Personally, I’ll take the Great Outdoors for inspiration. Zion National Park in Utah and Glacier National Park in Montana are particular favorites. I’m sure many a writer has walked those trails. 🙂
Damon J. Gray
I have toured novelist Louisa May Alcott’s home, the one depicted in Little Women and also where she wrote it (the desk is still there). Also visited the Ralph Waldo Emerson home and Walden Pond including the cabin where Henry David Thoreau wrote.
Sheri Dean Parmelee, Ph.D.
I loved going to Port Isaac , England, where Doc Martin is set and was filmed. I went during the filming of the tenth season (known as series ten) and got to meet most of the actors that regularly appeared in the show. I understand why Dominic Mingella wrote about the area.
A visit to Oxford University was also awesome, walking where C.S. Lewis and his buddies hung out, and seeing the door and lamp post that he used in a lot of his writing.
Sally Valentine
I’ve never been to any writer’s home or haunt, but I do make an effort to check out local bookstores when I’m traveling. The most memorable one has been the Book Loft in German Village, Columbus, Ohio.
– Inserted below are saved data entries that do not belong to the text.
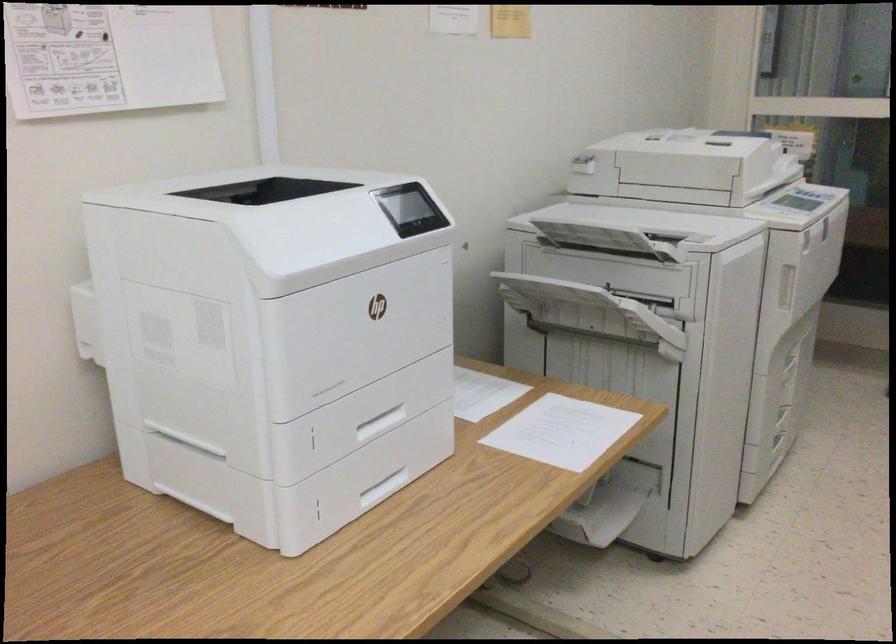
Where would you pull the printer tray handle? Please return your answer as a coordinate pair (x, y).

(601, 301)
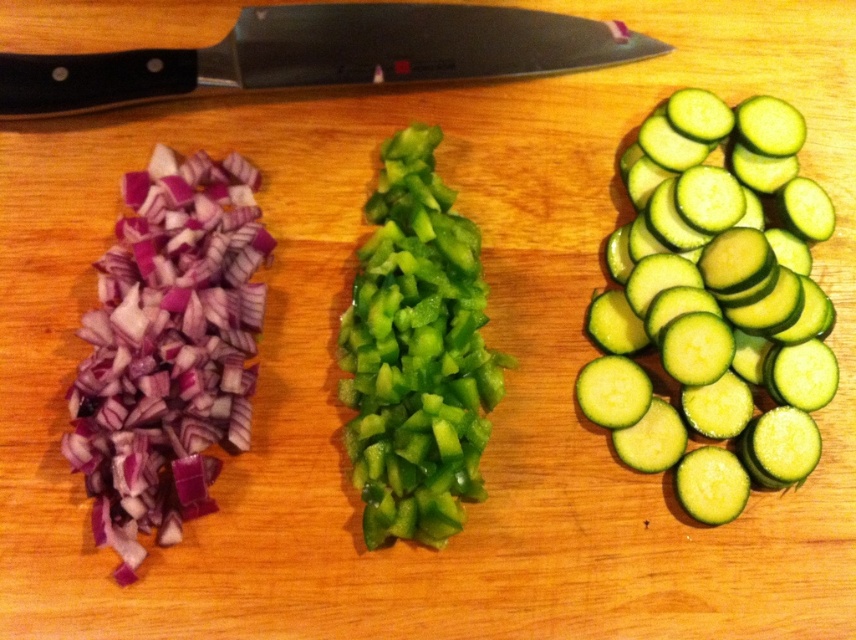
Can you confirm if matte purple onion at left is positioned to the right of black plastic knife at upper center?

In fact, matte purple onion at left is to the left of black plastic knife at upper center.

This screenshot has height=640, width=856. Find the location of `matte purple onion at left`. matte purple onion at left is located at coordinates pyautogui.click(x=168, y=349).

Which is in front, point (191, 392) or point (278, 17)?

Positioned in front is point (191, 392).

Locate an element on the screen. This screenshot has width=856, height=640. matte purple onion at left is located at coordinates (168, 349).

Where is `green glossy bell pepper at center`? The height and width of the screenshot is (640, 856). green glossy bell pepper at center is located at coordinates [x=417, y=353].

Does green glossy bell pepper at center have a lesser height compared to black plastic knife at upper center?

No, green glossy bell pepper at center is not shorter than black plastic knife at upper center.

This screenshot has width=856, height=640. In order to click on green glossy bell pepper at center in this screenshot , I will do `click(417, 353)`.

Identify the location of green glossy bell pepper at center. tap(417, 353).

Who is more forward, (x=696, y=516) or (x=223, y=204)?

Point (x=696, y=516) is more forward.

Between point (759, 189) and point (223, 228), which one is positioned behind?

The point (759, 189) is behind.

Locate an element on the screen. The width and height of the screenshot is (856, 640). green smooth cucumber at right is located at coordinates (715, 304).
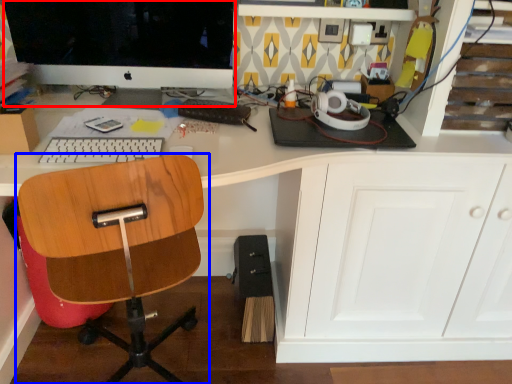
Question: Which object appears closest to the camera in this image, computer monitor (highlighted by a red box) or chair (highlighted by a blue box)?

Choices:
 (A) computer monitor
 (B) chair

Answer: (B)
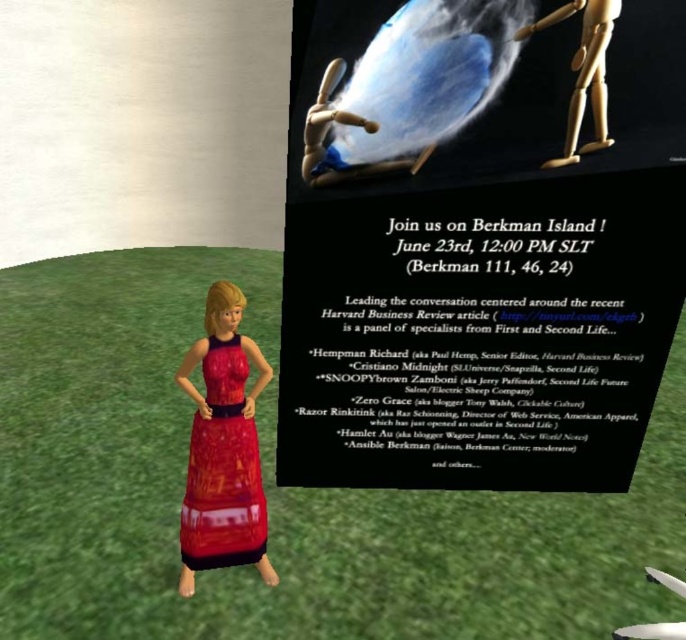
Question: Which object is the closest to the wooden figure at upper right?

Choices:
 (A) shiny red dress at lower left
 (B) wooden puppet at center
 (C) matte black poster at center

Answer: (B)

Question: Which object is positioned closest to the matte black poster at center?

Choices:
 (A) wooden puppet at center
 (B) shiny red dress at lower left
 (C) wooden figure at upper right

Answer: (C)

Question: Which point is farther from the camera taking this photo?

Choices:
 (A) (611, 19)
 (B) (237, 484)
 (C) (355, 177)

Answer: (B)

Question: Is shiny red dress at lower left to the right of wooden puppet at center from the viewer's perspective?

Choices:
 (A) yes
 (B) no

Answer: (B)

Question: Does matte black poster at center have a smaller size compared to wooden figure at upper right?

Choices:
 (A) yes
 (B) no

Answer: (B)

Question: Is matte black poster at center in front of wooden puppet at center?

Choices:
 (A) no
 (B) yes

Answer: (B)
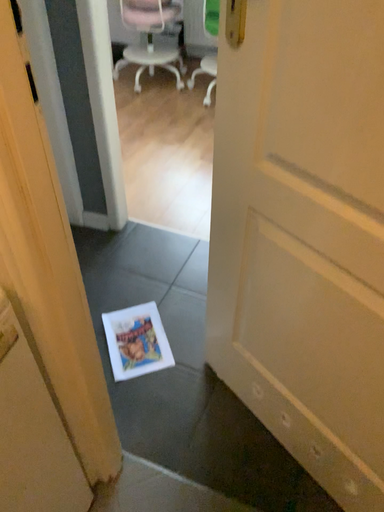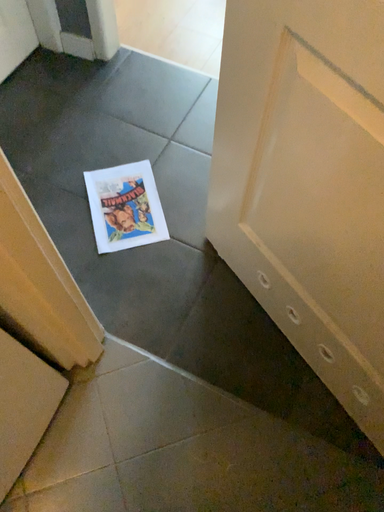
Question: Which way did the camera rotate in the video?

Choices:
 (A) rotated upward
 (B) rotated downward

Answer: (B)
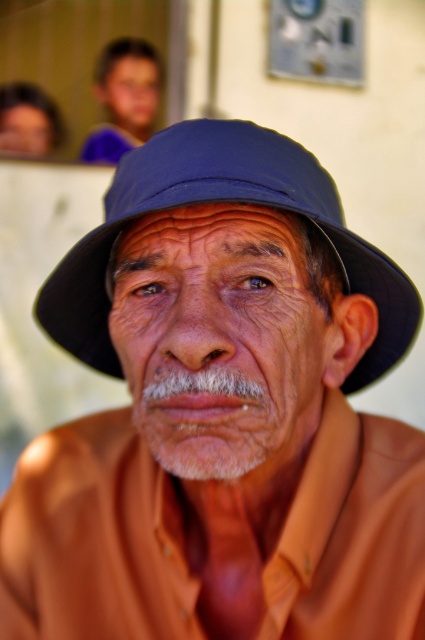
You are a photographer who wants to adjust the lighting setup for the shoot. You have a spotlight that can only illuminate objects within a 2 meter radius. Are both the blue fabric fedora at center and the blue fabric hat at upper center within the spotlight range?

The distance between the blue fabric fedora at center and blue fabric hat at upper center is 2.76 meters, which exceeds the 2 meter radius of the spotlight. Therefore, the spotlight cannot illuminate both objects simultaneously.

From the picture: You are a photographer trying to capture a close portrait of the man. You notice two blue fabric hats in the image. Which one is narrower in width between the blue fabric fedora at center and the blue fabric hat at upper center?

The blue fabric fedora at center is narrower in width compared to the blue fabric hat at upper center.

You are a photographer adjusting the focus of your camera to capture the man in the scene. You notice a point at coordinates (218, 200). What object is located at this point?

The blue fabric fedora at center is located at point (218, 200).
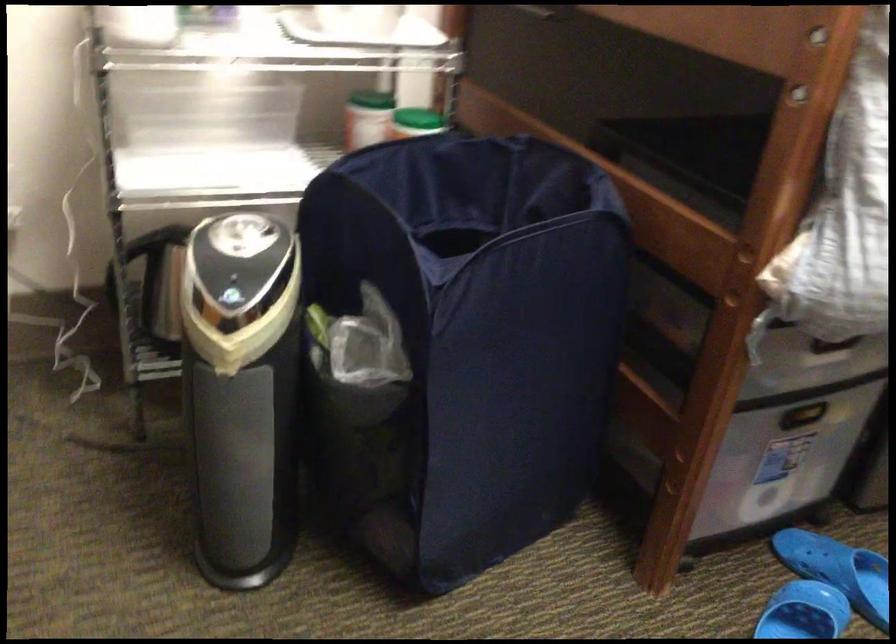
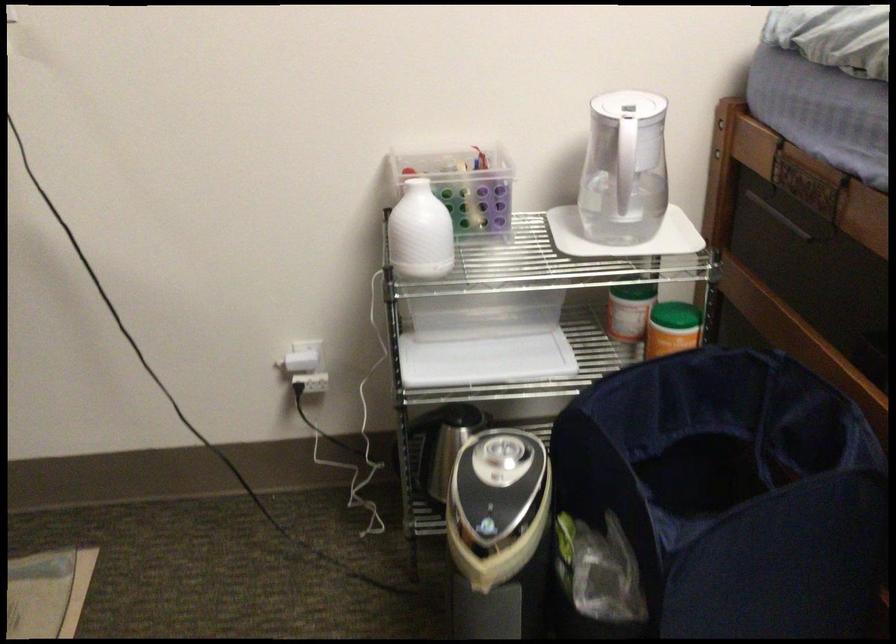
In the second image, find the point that corresponds to pixel 376 137 in the first image.

(635, 325)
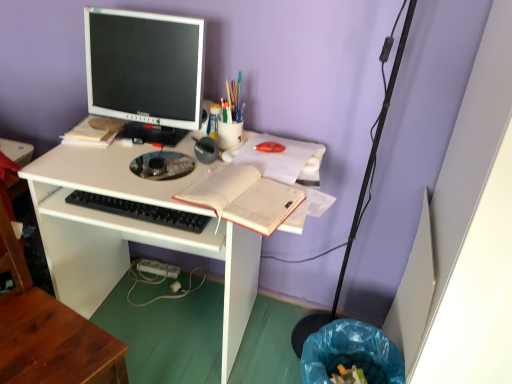
Where is `free point in front of white plastic power plugs and sockets at lower center`? The height and width of the screenshot is (384, 512). free point in front of white plastic power plugs and sockets at lower center is located at coordinates (174, 306).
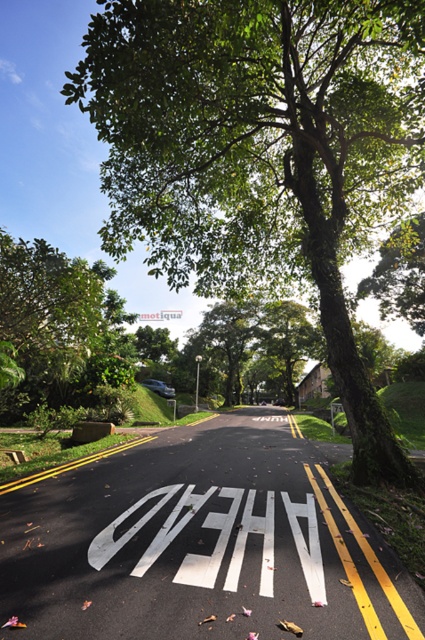
Between point (399, 61) and point (195, 381), which one is positioned behind?

The point (195, 381) is more distant.

This screenshot has height=640, width=425. What are the coordinates of `green leafy tree at center` in the screenshot? It's located at (261, 154).

Between green leafy tree at upper left and white plastic sign at center, which one appears on the right side from the viewer's perspective?

white plastic sign at center is more to the right.

Can you confirm if green leafy tree at upper left is wider than white plastic sign at center?

Indeed, green leafy tree at upper left has a greater width compared to white plastic sign at center.

Measure the distance between green leafy tree at upper left and camera.

They are 38.49 feet apart.

In order to click on green leafy tree at upper left in this screenshot , I will do `click(59, 328)`.

Is point (394, 54) behind point (91, 324)?

No, it is in front of (91, 324).

How much distance is there between green leafy tree at center and green leafy tree at upper left?

green leafy tree at center is 7.21 meters away from green leafy tree at upper left.

Is point (175, 44) more distant than point (116, 305)?

No, (175, 44) is in front of (116, 305).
Size isn’t everything, but I was in awe of the fact that the store is so large you need a map to navigate it.
Robyn
I visited 48 Doughty in London, England—home of Charles Dickens from 1837-39. He wrote Oliver Twist while living there. 📚
Vie Herlocker
Connemara — Carl Sandburg’s home and farm in Flat Rock, in the Blue Ridge Mountains of NC. The house is open to the public for tours. From 2010-2020, the Sandburg family sponsored an annual writer-in-residence. Now they offer monthly virtual writing presentations (mostly geared to beginning writers, I think).
Constance Hastings
When my husband and I took our honeymoon to England, we visited the Poet’s Corner in Westminster Abby. I was a pilgrim visiting a shrine!
Shannon McNear
The last several years we’ve lived in Jamestown, North Dakota, where the peerless Louis L’Amour was born. You wouldn’t think it, but this place has its own definite charm!
Roberta Brown
The place I loved as a writer was Oxford in England. It is the home of the writers C.S. Lewis, Lewis Carol and Tolkien.
I went through the beautiful Christ chuch college where Lewis Carol was a Fellow and where he met the characters for his book ‘Alice in Wonderland’. His real name was the Reverend Charles Dodgson.The character of Alice was based on the daughter of the principal of the college. It was this young girl who loved listening to Lewis Carols stories who encouraged him to put them in print.
The other place in Oxford was the pub ‘The Eagle and Child’ where the famous Inklings writing group met to talk about their writing projects. Famous writers included Tolkien and C.S. Lewis who discussed their stories about Narnia and the idea for ‘Lord of the rings’.
Maureen Miller
I visited the Mark Twain home when I was in Hartford for ReNew in the fall of 2018… where I met YOU for the first time too, Bob! Loved it!
And I love the Carl Sandburg home in Flat Rock, NC—near where I live. Walking through their abode, it’s as if the Sandburgs had just gotten up to take a brief stroll on their farm and told visitors, “Just come on in. Make yourselves at home.”